• **Exercise prompt**: Copy all of the records below, swapping every "Person at" for "Individual at" and keeping everything else the same. Omit the pictures from your answer.

------------------------------------

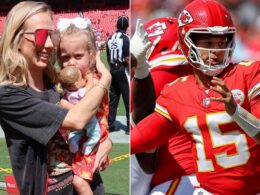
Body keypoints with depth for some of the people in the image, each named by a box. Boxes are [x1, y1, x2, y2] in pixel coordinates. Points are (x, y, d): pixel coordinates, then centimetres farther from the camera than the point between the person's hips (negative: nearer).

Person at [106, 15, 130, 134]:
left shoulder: (110, 39, 7)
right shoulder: (125, 39, -13)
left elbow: (108, 58, 12)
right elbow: (127, 59, -16)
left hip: (113, 70, 6)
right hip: (123, 70, -6)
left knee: (113, 98, 12)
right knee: (128, 99, 0)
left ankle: (110, 125, 14)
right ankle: (129, 126, 1)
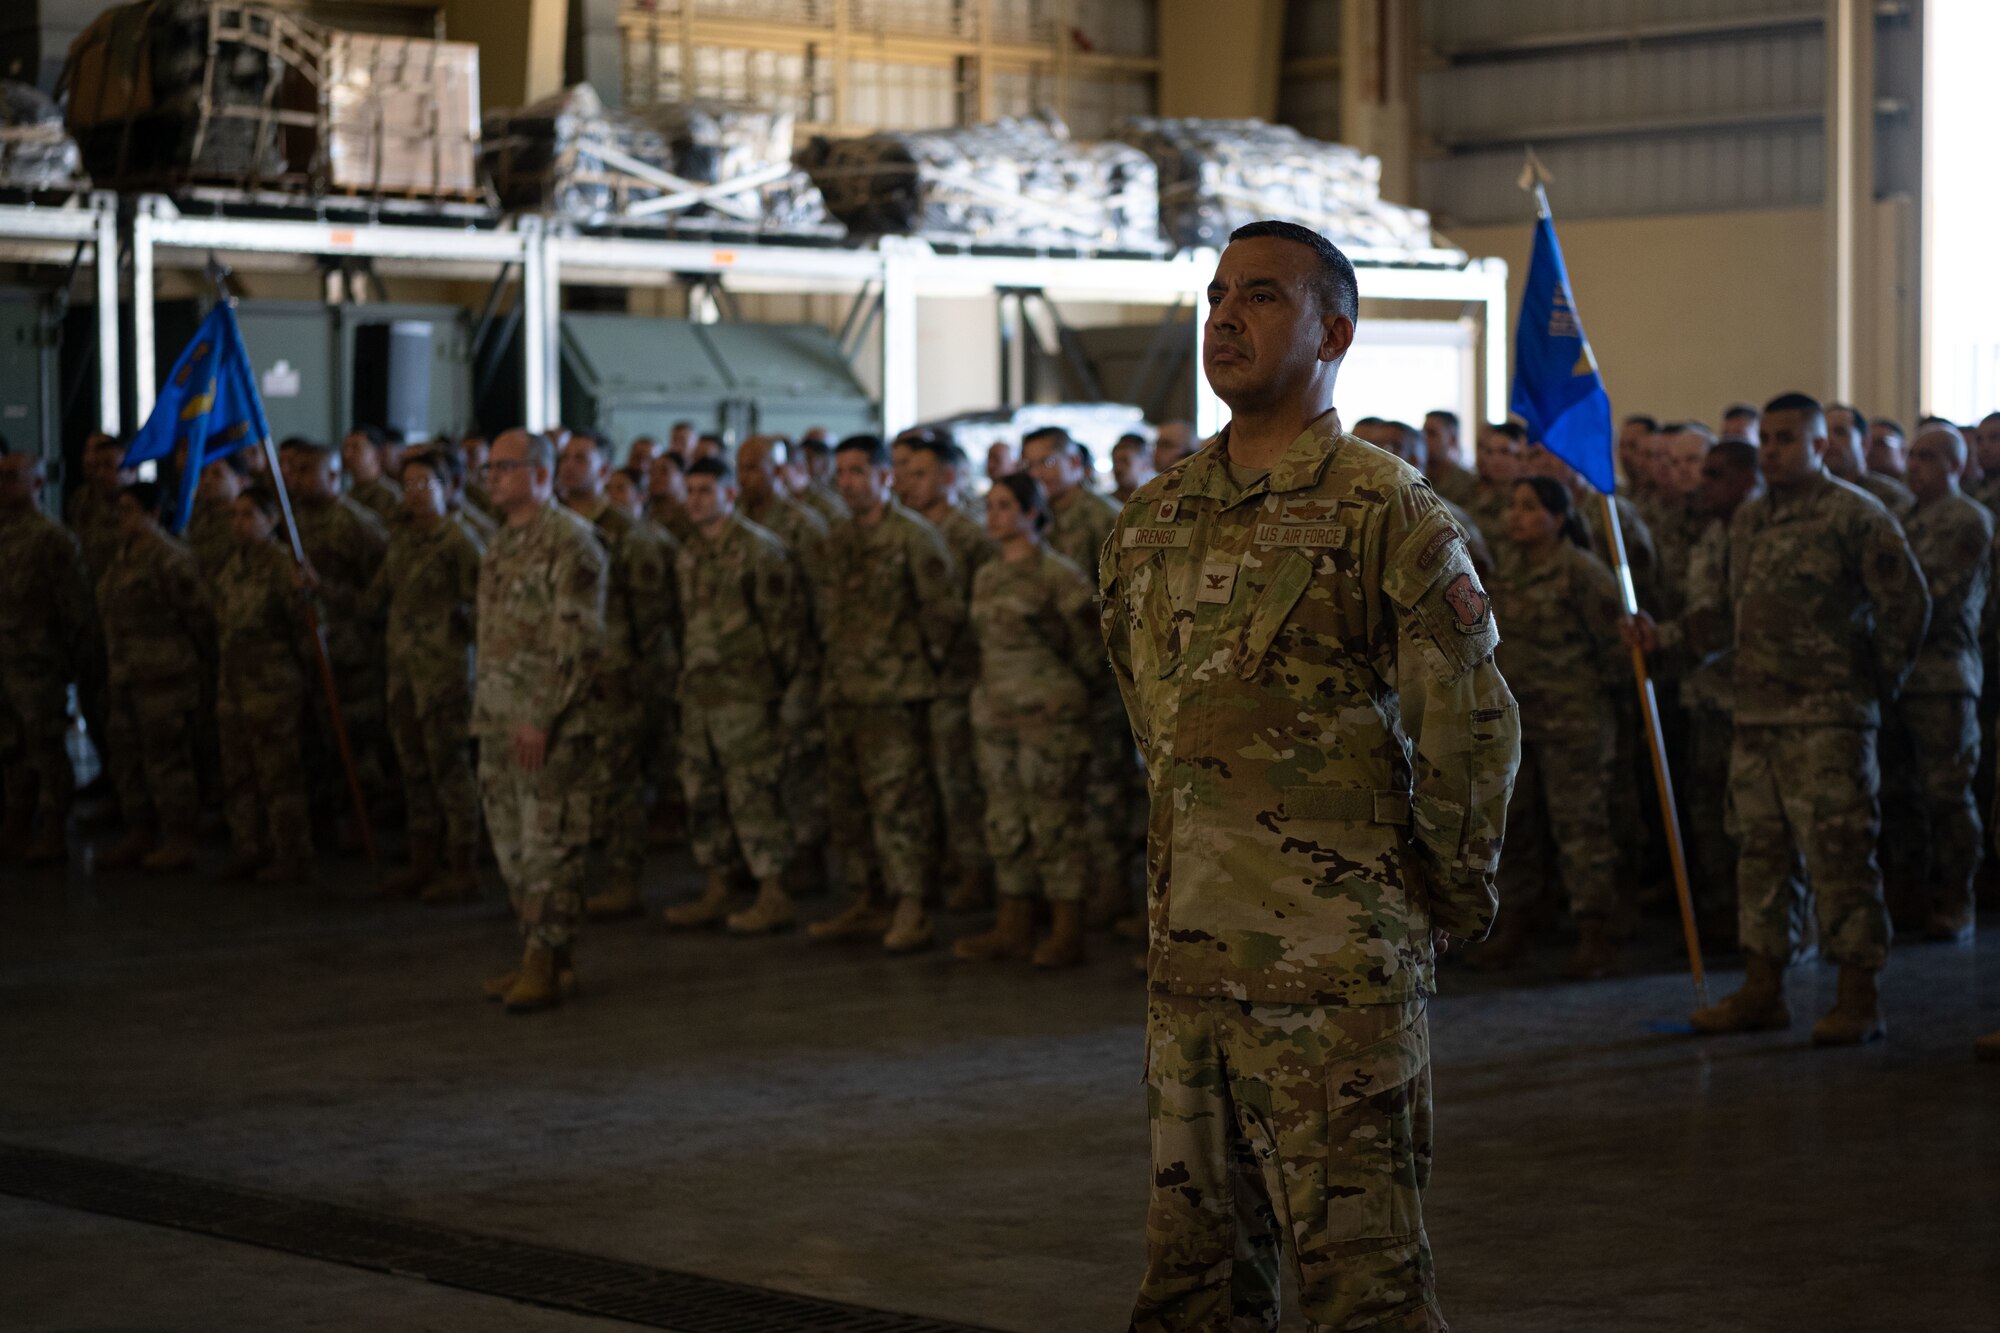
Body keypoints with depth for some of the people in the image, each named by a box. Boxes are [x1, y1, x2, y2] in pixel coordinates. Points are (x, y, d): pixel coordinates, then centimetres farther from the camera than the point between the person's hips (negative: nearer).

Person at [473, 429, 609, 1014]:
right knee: (513, 847, 11)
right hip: (498, 719, 9)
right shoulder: (503, 543, 18)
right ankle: (538, 954, 17)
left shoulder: (569, 541, -11)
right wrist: (483, 709, 17)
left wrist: (541, 715, -20)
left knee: (550, 845, -7)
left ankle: (549, 964, -3)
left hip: (549, 723, -9)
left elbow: (578, 639, -16)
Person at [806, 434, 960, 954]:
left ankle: (911, 911, -7)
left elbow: (945, 609, -8)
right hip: (843, 691, 8)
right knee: (847, 801, 10)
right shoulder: (838, 543, 15)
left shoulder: (913, 536, -7)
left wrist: (924, 662, -3)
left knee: (898, 801, -10)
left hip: (894, 694, -8)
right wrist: (832, 662, 16)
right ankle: (865, 905, 19)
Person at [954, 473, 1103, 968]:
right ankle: (1015, 928, 18)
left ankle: (1067, 932, 1)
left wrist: (1067, 698, 4)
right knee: (1005, 822, 10)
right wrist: (990, 694, 16)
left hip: (1049, 716, -7)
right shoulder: (986, 577, 12)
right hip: (996, 713, 7)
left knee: (1054, 821, -4)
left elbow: (1088, 649, -4)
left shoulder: (1057, 576, -9)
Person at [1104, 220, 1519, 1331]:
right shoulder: (1155, 519, 12)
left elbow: (1477, 727, -8)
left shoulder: (1386, 510, -9)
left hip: (1335, 958, -7)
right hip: (1188, 942, 7)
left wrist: (1452, 893, -1)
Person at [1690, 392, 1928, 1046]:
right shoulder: (1746, 520, 15)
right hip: (1756, 716, 7)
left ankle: (1859, 999, -2)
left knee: (1840, 855, -7)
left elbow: (1908, 601, -9)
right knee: (1762, 852, 10)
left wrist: (1880, 681, -5)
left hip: (1828, 720, -7)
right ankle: (1762, 991, 17)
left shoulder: (1856, 515, -8)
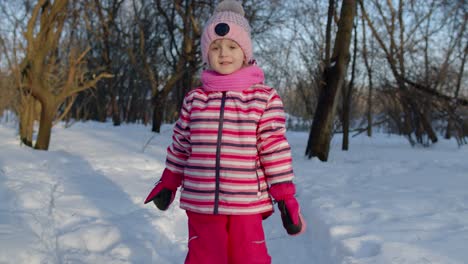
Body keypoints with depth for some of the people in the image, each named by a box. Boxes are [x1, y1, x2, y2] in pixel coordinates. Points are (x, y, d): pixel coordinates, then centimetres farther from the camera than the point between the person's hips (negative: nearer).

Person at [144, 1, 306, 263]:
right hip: (201, 203, 2)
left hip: (247, 204, -2)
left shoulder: (266, 98, -3)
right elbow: (180, 146, 15)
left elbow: (275, 148, -3)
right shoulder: (194, 99, 4)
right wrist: (168, 183, 22)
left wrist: (285, 197, -4)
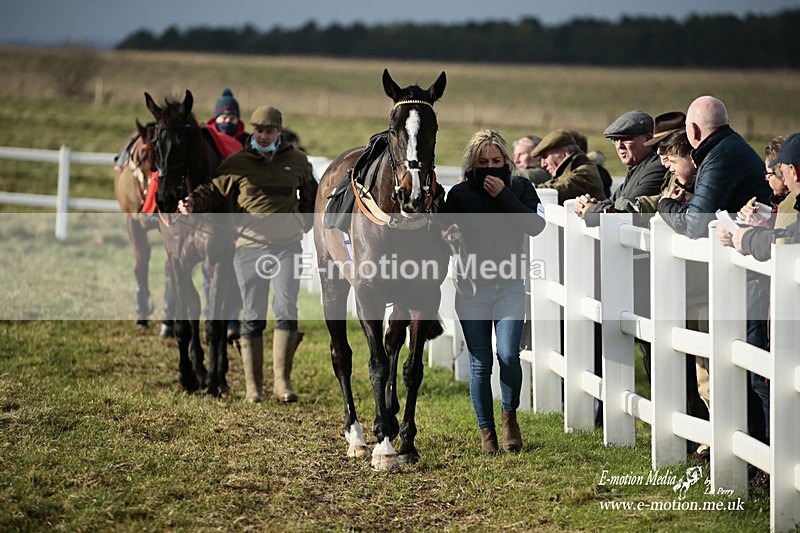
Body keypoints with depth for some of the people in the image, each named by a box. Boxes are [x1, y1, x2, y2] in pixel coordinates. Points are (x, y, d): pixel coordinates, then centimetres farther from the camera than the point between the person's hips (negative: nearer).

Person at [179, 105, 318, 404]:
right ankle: (253, 385, 11)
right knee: (253, 317, 3)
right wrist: (193, 202, -18)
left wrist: (306, 221, 15)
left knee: (286, 311, -11)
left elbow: (310, 192, 25)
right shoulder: (237, 164, 1)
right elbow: (214, 191, 0)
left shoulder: (297, 161, 8)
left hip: (287, 245, 1)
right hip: (250, 247, -1)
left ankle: (282, 382, -7)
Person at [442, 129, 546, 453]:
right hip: (472, 287, 0)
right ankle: (486, 431, 15)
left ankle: (510, 416, 13)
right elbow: (444, 235, 0)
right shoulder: (460, 194, 1)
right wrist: (446, 234, -24)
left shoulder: (520, 188, 3)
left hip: (509, 285, 0)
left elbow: (535, 226, -12)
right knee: (481, 364, 1)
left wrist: (504, 195, -17)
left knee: (508, 355, -13)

------------------------------------

• **Response to this exercise**:
Body keypoints with depth for some of the people in the image, each named by a box. Boxes are [x1, y1, x2, y2] in pixel coordinates. Points are (x, y, d): pixel coordinates, then centimetres farther from the camera than the point between the person's hips (negative: nearer).

Individual at [106, 15, 130, 134]:
left shoulder: (110, 39, 7)
right shoulder: (125, 39, -13)
left elbow: (108, 58, 12)
right elbow: (127, 59, -16)
left hip: (113, 70, 6)
right hip: (123, 70, -6)
left knee: (113, 98, 12)
right knee: (128, 99, 0)
left ankle: (110, 125, 14)
right ankle: (129, 126, 1)
Body keypoints with depth for some of the people in the image, each named by a box. Boxes are [x1, y1, x2, y2] in pixel coordinates. Points are (x, y, d): pixel coordinates, then centimetres farther from the camera than the point between the person's hips (negative: nearer).

Individual at [473, 429, 609, 1014]:
right knee: (513, 847, 11)
right hip: (498, 719, 9)
right shoulder: (503, 543, 18)
right ankle: (538, 954, 17)
left shoulder: (569, 541, -11)
right wrist: (483, 709, 17)
left wrist: (541, 715, -20)
left knee: (550, 845, -7)
left ankle: (549, 964, -3)
left hip: (549, 723, -9)
left elbow: (578, 639, -16)
Individual at [806, 434, 960, 954]:
left ankle: (911, 911, -7)
left elbow: (945, 609, -8)
right hip: (843, 691, 8)
right knee: (847, 801, 10)
right shoulder: (838, 543, 15)
left shoulder: (913, 536, -7)
left wrist: (924, 662, -3)
left knee: (898, 801, -10)
left hip: (894, 694, -8)
right wrist: (832, 662, 16)
right ankle: (865, 905, 19)
Individual at [954, 473, 1103, 968]:
right ankle: (1015, 928, 18)
left ankle: (1067, 932, 1)
left wrist: (1067, 698, 4)
right knee: (1005, 822, 10)
right wrist: (990, 694, 16)
left hip: (1049, 716, -7)
right shoulder: (986, 577, 12)
right hip: (996, 713, 7)
left knee: (1054, 821, -4)
left elbow: (1088, 649, -4)
left shoulder: (1057, 576, -9)
Individual at [1104, 220, 1519, 1331]:
right shoulder: (1155, 519, 12)
left elbow: (1477, 727, -8)
left shoulder: (1386, 510, -9)
left hip: (1335, 958, -7)
right hip: (1188, 942, 7)
left wrist: (1452, 893, -1)
Individual at [1690, 392, 1928, 1046]:
right shoulder: (1746, 520, 15)
right hip: (1756, 716, 7)
left ankle: (1859, 999, -2)
left knee: (1840, 855, -7)
left elbow: (1908, 601, -9)
right knee: (1762, 852, 10)
left wrist: (1880, 681, -5)
left hip: (1828, 720, -7)
right ankle: (1762, 991, 17)
left shoulder: (1856, 515, -8)
Body keypoints with depth for some of the people in the image, each named by a box. Boxes are [x1, y1, x2, y2] in pixel coordinates. Points are (x, y, d): pixel coordinates, then centimetres farther from the camera than the point between the person's hips (negative: nearer).

Individual at [144, 1, 306, 263]:
right hip: (201, 203, 2)
left hip: (247, 204, -2)
left shoulder: (266, 98, -3)
right elbow: (180, 146, 15)
left elbow: (275, 148, -3)
right shoulder: (194, 99, 4)
right wrist: (168, 183, 22)
left wrist: (285, 197, -4)
Body keypoints with depth for some of the people in the image, each named by a box. Boxes are [x1, y1, x2, y2] in pixel coordinates. Points are (x, y, d): pixel coordinates, then centimetres farther from the camera than the point between the person's hips (negative: nearer).

Individual at [179, 105, 318, 404]:
right ankle: (253, 385, 11)
right knee: (253, 317, 3)
right wrist: (193, 202, -18)
left wrist: (306, 221, 15)
left knee: (286, 311, -11)
left elbow: (310, 192, 25)
right shoulder: (237, 164, 1)
right elbow: (214, 191, 0)
left shoulder: (297, 161, 8)
left hip: (287, 245, 1)
right hip: (250, 247, -1)
left ankle: (282, 382, -7)
Individual at [442, 129, 546, 453]:
right hip: (472, 287, 0)
right ankle: (486, 431, 15)
left ankle: (510, 416, 13)
right elbow: (444, 235, 0)
right shoulder: (460, 194, 1)
right wrist: (446, 234, -24)
left shoulder: (520, 188, 3)
left hip: (509, 285, 0)
left elbow: (535, 226, -12)
right knee: (481, 364, 1)
left wrist: (504, 195, -17)
left knee: (508, 355, -13)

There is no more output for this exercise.